Es ist keine Wertschätzung der Leistung. Im Gegenteil, es ist ein Schlag ins Gesicht der Beschäftigten. Die Begründung in der Verhandlung war auch, dass die Kunden nicht bereit seien, soviel zu zahlen, oder dass diese Reinigung nicht mehr so viel wert sei wie in der Pandemiezeit. Wir haben von den Kunden allerdings andere Eindrücke bekommen. Diese legen in der Mehrzahl viel Wert auf Sauberkeit und Hygiene. Dieses Argument gegen Lohnsteigerungen passt also nicht. Vor allem, da in den Unternehmen Geld zum Verteilen da ist.
Sind Lohndumping und Prekarisierung noch Veränderungen durch die »Agenda 2010« der Schröder-Regierung?
Das war bereits vorher auch schon so. Dienstleistung ist immer wenig wert gewesen. Neben großen Firmen hat vor allem auch die öffentliche Hand an Reinigung gespart. Diese war angehalten, so günstig wie möglich putzen zu lassen. Damals erstritten wir die Branchenmindestlöhne, die eine Allgemeinverbindlichkeit sicherten und den Wettbewerb einigermaßen ausglichen.

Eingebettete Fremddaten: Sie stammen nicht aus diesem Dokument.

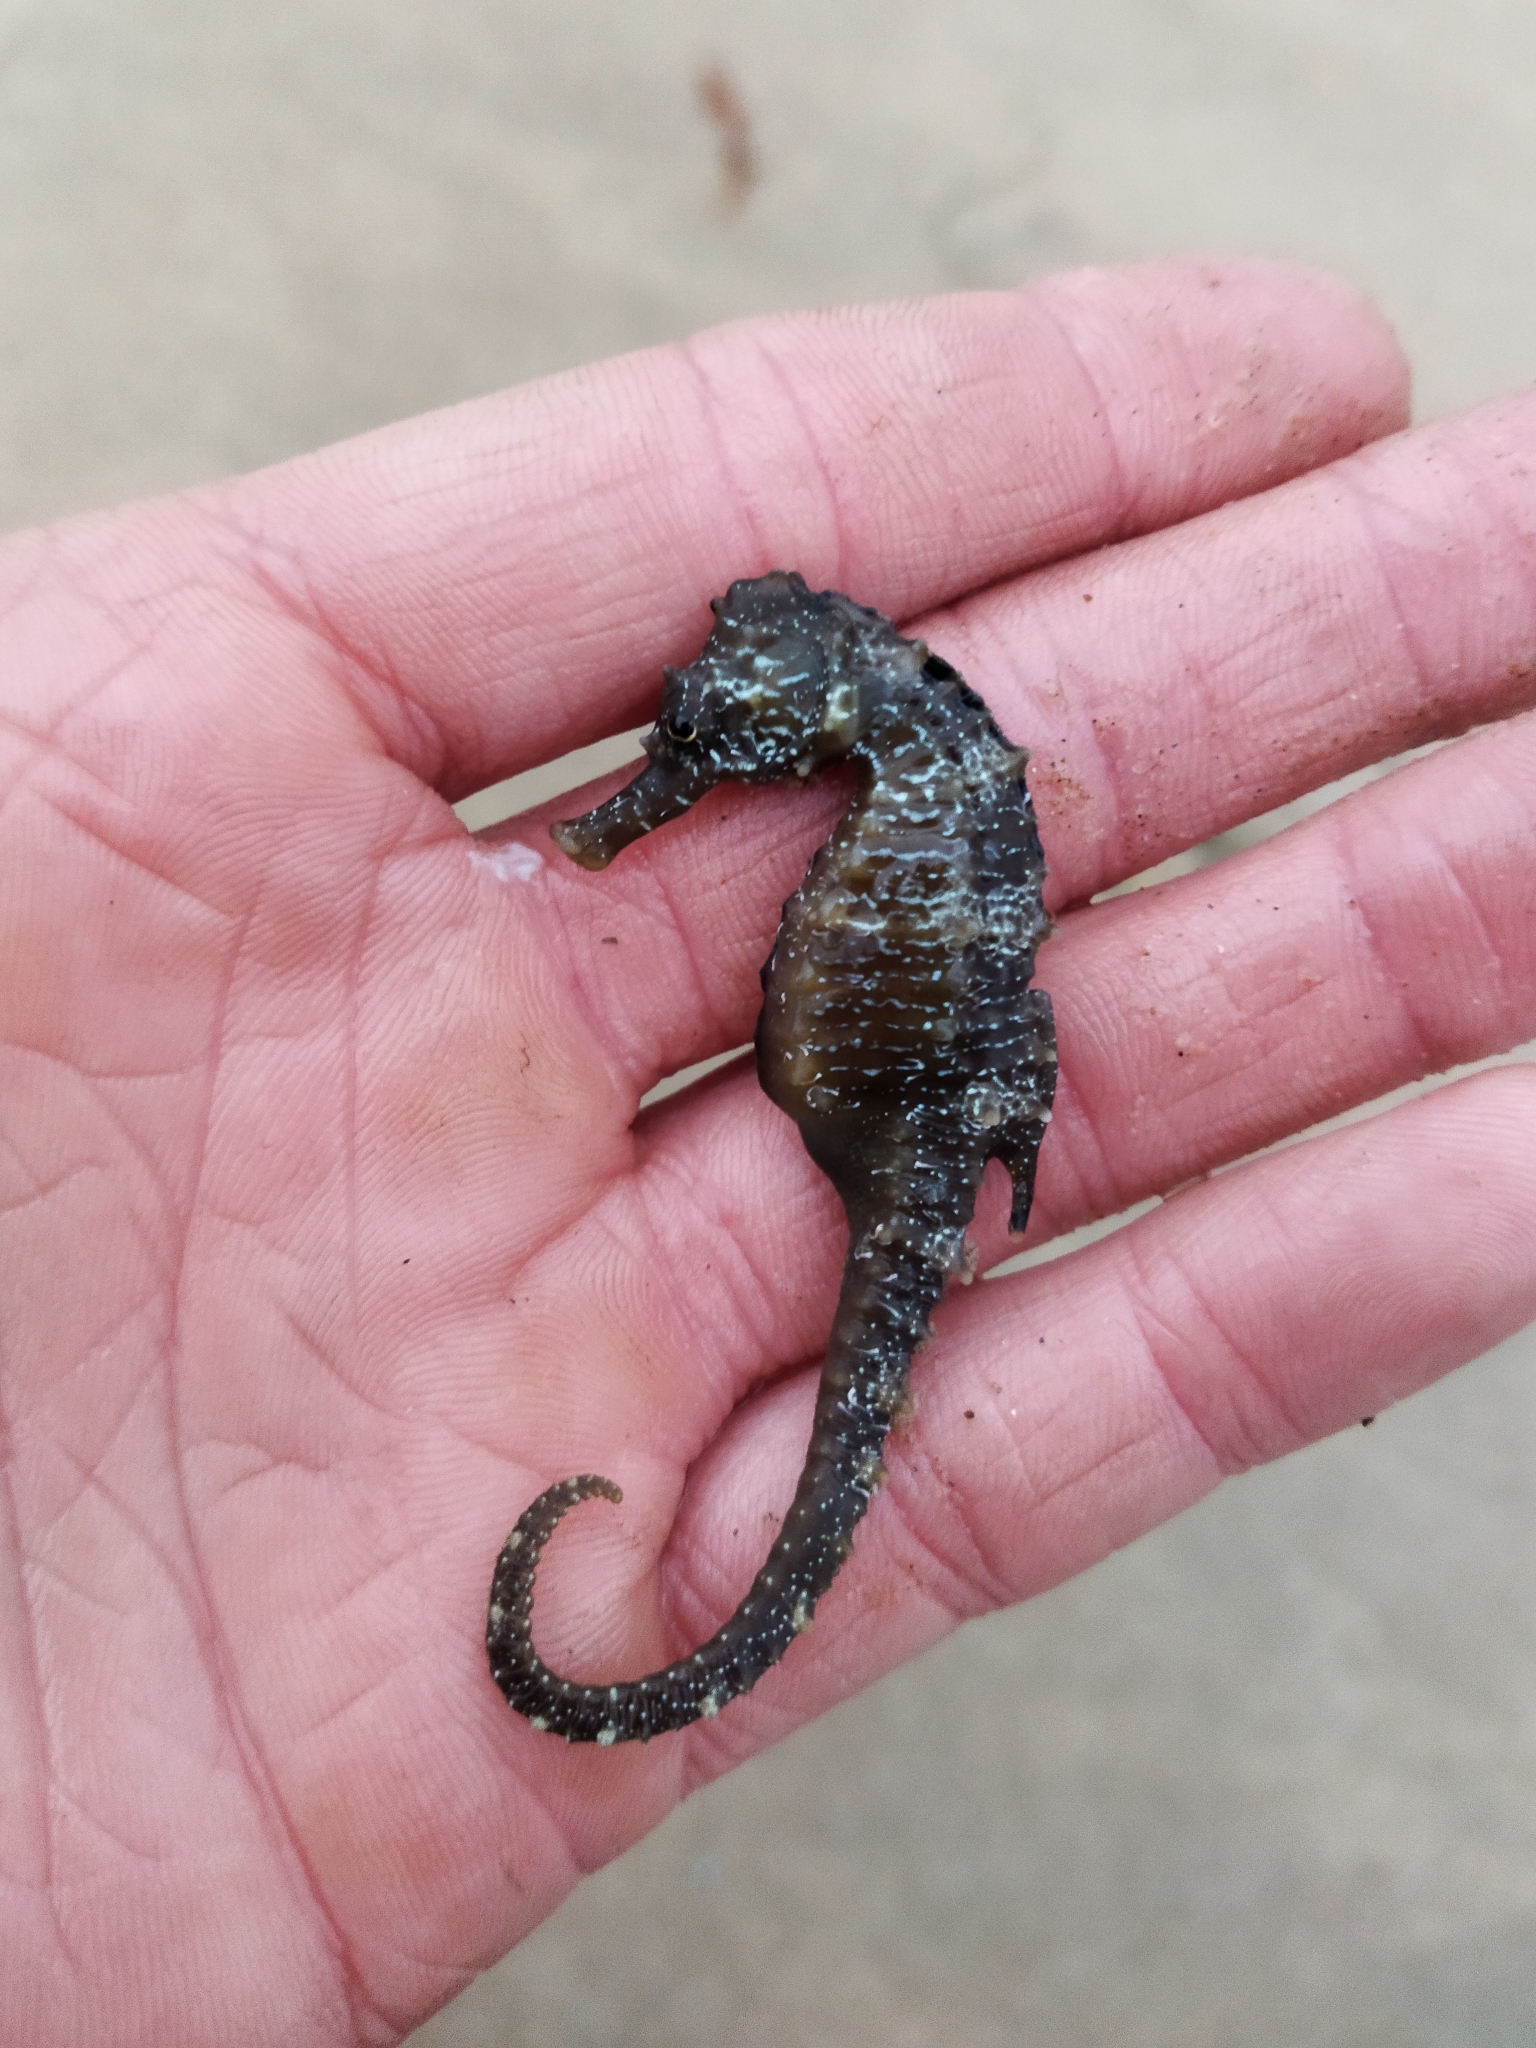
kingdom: Animalia
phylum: Chordata
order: Syngnathiformes
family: Syngnathidae
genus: Hippocampus
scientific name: Hippocampus guttulatus
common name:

Nun geht es darum, vor allem bei den untersten Lohngruppen mehr herauszuholen, um mit anderen Branchen nachzuziehen und Fachkräfte damit zu werben. Andernfalls bleiben Beschäftigte nicht in der Reinigung, sondern suchen sich Alternativen. Dazu kommt, dass viele Beschäftigte trotz Arbeit in Vollzeit aufstocken und Mietzuschüsse in Anspruch nehmen müssen. Im Alter werden viele in der Altersarmut landen, selbst wenn sie 45 Jahre gearbeitet haben. Mit den niedrigen Löhnen in Tarifverträgen werden die Gewinne privatisiert, und die Kosten trägt die Allgemeinheit. Unsere Mitglieder waren entrüstet, dass die Arbeitgeber nur von den Kunden geredet haben.